### Instructions to follow
Return the data word for word, starting at its first line and ending at the line containing "genus: Leucadendron", with both of those lines included.

### Records provided
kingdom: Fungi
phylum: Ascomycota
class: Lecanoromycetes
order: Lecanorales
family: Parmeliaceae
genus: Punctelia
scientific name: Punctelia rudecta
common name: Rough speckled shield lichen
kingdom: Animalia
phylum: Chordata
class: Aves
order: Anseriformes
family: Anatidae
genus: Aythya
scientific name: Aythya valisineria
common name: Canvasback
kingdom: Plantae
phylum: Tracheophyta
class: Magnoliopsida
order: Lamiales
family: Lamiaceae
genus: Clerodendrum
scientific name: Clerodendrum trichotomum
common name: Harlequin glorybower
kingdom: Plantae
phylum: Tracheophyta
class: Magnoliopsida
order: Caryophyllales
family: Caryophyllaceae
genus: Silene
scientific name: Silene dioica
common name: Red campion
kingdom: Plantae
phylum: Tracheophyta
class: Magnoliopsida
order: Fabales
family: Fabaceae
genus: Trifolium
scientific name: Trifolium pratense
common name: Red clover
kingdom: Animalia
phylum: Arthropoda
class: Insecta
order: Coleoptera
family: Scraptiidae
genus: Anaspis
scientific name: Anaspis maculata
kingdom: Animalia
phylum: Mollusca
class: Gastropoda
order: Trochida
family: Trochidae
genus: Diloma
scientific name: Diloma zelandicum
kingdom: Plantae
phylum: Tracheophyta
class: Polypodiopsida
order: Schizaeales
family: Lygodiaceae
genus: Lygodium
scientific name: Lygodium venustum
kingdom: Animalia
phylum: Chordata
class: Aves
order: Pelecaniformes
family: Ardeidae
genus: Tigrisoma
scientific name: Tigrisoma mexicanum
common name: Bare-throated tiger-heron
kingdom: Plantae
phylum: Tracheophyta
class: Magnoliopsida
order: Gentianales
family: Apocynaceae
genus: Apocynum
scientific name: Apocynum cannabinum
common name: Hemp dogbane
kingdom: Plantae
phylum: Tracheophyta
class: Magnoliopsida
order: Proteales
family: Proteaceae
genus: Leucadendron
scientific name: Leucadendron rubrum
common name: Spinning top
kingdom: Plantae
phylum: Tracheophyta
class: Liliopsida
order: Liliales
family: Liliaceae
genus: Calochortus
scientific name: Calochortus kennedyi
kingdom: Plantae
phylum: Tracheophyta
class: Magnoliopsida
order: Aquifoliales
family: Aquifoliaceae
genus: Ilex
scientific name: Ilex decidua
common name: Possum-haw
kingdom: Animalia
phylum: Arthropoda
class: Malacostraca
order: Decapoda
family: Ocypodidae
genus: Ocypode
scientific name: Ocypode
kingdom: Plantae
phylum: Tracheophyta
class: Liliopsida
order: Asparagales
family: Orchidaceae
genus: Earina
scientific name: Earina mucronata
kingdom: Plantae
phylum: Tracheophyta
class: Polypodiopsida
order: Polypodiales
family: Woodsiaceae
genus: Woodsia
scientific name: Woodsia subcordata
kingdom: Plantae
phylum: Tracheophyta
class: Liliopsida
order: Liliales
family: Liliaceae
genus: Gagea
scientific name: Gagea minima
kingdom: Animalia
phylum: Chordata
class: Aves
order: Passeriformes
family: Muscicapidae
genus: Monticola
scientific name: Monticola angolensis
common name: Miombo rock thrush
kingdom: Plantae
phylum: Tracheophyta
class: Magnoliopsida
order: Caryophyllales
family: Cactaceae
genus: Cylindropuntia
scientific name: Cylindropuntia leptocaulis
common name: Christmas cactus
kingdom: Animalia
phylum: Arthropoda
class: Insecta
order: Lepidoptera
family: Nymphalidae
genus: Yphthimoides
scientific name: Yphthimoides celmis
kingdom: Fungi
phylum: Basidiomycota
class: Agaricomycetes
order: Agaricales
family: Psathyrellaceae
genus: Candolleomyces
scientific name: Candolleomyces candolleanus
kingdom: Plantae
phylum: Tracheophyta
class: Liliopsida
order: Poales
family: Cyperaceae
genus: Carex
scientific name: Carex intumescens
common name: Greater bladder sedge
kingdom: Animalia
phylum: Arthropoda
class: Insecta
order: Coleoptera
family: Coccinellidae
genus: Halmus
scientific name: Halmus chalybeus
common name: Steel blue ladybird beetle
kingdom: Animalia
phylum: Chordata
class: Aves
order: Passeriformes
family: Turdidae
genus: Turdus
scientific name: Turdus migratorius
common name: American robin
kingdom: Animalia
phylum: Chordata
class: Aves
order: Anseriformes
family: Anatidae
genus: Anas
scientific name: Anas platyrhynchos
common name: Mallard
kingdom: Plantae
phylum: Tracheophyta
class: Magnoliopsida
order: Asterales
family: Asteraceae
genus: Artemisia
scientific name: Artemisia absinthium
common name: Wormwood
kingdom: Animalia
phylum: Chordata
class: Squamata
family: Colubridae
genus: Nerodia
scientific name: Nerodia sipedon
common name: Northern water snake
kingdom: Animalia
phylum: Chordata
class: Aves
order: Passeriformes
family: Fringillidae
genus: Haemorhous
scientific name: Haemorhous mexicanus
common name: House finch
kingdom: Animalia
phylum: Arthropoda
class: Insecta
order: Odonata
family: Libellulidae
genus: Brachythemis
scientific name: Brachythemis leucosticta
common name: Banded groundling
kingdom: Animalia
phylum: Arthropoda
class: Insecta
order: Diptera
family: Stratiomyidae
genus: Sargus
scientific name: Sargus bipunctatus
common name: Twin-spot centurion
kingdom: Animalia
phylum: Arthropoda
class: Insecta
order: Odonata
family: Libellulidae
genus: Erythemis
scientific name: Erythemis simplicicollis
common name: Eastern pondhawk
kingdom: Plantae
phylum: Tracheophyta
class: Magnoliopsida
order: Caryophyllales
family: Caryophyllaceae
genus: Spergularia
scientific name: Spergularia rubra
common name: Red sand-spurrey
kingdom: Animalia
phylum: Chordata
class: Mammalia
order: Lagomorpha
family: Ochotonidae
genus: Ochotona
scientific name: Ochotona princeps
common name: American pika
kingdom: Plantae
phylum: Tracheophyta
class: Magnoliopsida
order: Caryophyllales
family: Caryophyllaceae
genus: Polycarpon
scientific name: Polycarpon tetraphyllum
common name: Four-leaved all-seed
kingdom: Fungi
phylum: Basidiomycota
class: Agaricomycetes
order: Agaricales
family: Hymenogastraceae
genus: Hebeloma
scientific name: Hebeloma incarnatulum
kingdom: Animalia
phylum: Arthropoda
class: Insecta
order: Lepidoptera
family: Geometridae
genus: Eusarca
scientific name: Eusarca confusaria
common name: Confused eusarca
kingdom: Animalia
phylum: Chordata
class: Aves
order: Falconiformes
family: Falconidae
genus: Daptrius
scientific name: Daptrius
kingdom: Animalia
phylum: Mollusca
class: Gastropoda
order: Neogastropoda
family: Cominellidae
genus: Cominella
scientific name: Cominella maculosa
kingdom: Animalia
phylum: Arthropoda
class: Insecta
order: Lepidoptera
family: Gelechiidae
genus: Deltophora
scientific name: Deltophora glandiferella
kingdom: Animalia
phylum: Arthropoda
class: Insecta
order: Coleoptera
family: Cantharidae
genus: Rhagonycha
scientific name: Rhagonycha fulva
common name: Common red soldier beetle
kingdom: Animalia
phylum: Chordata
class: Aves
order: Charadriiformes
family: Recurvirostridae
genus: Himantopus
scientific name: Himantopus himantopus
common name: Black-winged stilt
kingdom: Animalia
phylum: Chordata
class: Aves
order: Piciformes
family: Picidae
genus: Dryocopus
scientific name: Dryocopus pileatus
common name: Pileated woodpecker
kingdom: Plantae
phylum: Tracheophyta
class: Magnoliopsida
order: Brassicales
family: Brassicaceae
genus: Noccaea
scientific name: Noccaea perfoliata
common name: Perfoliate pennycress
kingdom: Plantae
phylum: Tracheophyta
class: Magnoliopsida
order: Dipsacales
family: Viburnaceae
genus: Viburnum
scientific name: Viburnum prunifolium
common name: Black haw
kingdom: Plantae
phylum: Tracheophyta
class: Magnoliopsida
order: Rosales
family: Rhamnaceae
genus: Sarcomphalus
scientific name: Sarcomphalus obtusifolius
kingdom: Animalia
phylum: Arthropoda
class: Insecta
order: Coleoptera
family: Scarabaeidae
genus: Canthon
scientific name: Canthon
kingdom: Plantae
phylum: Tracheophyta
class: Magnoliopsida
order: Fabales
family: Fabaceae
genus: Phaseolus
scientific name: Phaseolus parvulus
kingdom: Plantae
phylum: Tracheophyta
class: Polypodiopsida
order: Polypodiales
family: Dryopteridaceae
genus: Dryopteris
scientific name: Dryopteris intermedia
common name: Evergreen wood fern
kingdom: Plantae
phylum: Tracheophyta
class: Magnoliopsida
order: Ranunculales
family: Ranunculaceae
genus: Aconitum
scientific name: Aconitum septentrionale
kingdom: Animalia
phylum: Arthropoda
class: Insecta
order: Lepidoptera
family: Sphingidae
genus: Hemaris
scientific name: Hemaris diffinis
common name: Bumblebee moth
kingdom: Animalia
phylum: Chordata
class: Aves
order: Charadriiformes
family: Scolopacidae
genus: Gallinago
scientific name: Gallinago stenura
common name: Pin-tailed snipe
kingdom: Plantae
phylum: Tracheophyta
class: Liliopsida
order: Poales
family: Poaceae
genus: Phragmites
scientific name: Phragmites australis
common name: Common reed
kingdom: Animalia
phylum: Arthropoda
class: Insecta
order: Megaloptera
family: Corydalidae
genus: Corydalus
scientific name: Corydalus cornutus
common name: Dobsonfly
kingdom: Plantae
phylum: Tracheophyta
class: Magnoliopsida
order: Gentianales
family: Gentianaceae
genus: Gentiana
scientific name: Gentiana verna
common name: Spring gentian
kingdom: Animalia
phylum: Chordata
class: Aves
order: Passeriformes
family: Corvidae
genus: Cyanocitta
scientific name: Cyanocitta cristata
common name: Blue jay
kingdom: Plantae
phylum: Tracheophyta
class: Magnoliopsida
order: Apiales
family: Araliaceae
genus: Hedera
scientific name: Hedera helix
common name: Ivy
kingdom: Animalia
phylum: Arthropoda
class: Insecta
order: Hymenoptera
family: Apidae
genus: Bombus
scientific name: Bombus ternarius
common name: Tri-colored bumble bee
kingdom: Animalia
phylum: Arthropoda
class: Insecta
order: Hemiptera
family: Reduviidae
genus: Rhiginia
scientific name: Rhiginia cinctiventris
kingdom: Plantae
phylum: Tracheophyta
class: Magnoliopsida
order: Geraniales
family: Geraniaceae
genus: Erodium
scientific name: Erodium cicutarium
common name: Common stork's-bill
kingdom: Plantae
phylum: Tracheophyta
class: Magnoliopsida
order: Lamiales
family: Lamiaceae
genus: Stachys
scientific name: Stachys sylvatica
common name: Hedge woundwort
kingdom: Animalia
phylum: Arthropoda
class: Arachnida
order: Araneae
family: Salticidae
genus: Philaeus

### Exercise result
kingdom: Fungi
phylum: Ascomycota
class: Lecanoromycetes
order: Lecanorales
family: Parmeliaceae
genus: Punctelia
scientific name: Punctelia rudecta
common name: Rough speckled shield lichen
kingdom: Animalia
phylum: Chordata
class: Aves
order: Anseriformes
family: Anatidae
genus: Aythya
scientific name: Aythya valisineria
common name: Canvasback
kingdom: Plantae
phylum: Tracheophyta
class: Magnoliopsida
order: Lamiales
family: Lamiaceae
genus: Clerodendrum
scientific name: Clerodendrum trichotomum
common name: Harlequin glorybower
kingdom: Plantae
phylum: Tracheophyta
class: Magnoliopsida
order: Caryophyllales
family: Caryophyllaceae
genus: Silene
scientific name: Silene dioica
common name: Red campion
kingdom: Plantae
phylum: Tracheophyta
class: Magnoliopsida
order: Fabales
family: Fabaceae
genus: Trifolium
scientific name: Trifolium pratense
common name: Red clover
kingdom: Animalia
phylum: Arthropoda
class: Insecta
order: Coleoptera
family: Scraptiidae
genus: Anaspis
scientific name: Anaspis maculata
kingdom: Animalia
phylum: Mollusca
class: Gastropoda
order: Trochida
family: Trochidae
genus: Diloma
scientific name: Diloma zelandicum
kingdom: Plantae
phylum: Tracheophyta
class: Polypodiopsida
order: Schizaeales
family: Lygodiaceae
genus: Lygodium
scientific name: Lygodium venustum
kingdom: Animalia
phylum: Chordata
class: Aves
order: Pelecaniformes
family: Ardeidae
genus: Tigrisoma
scientific name: Tigrisoma mexicanum
common name: Bare-throated tiger-heron
kingdom: Plantae
phylum: Tracheophyta
class: Magnoliopsida
order: Gentianales
family: Apocynaceae
genus: Apocynum
scientific name: Apocynum cannabinum
common name: Hemp dogbane
kingdom: Plantae
phylum: Tracheophyta
class: Magnoliopsida
order: Proteales
family: Proteaceae
genus: Leucadendron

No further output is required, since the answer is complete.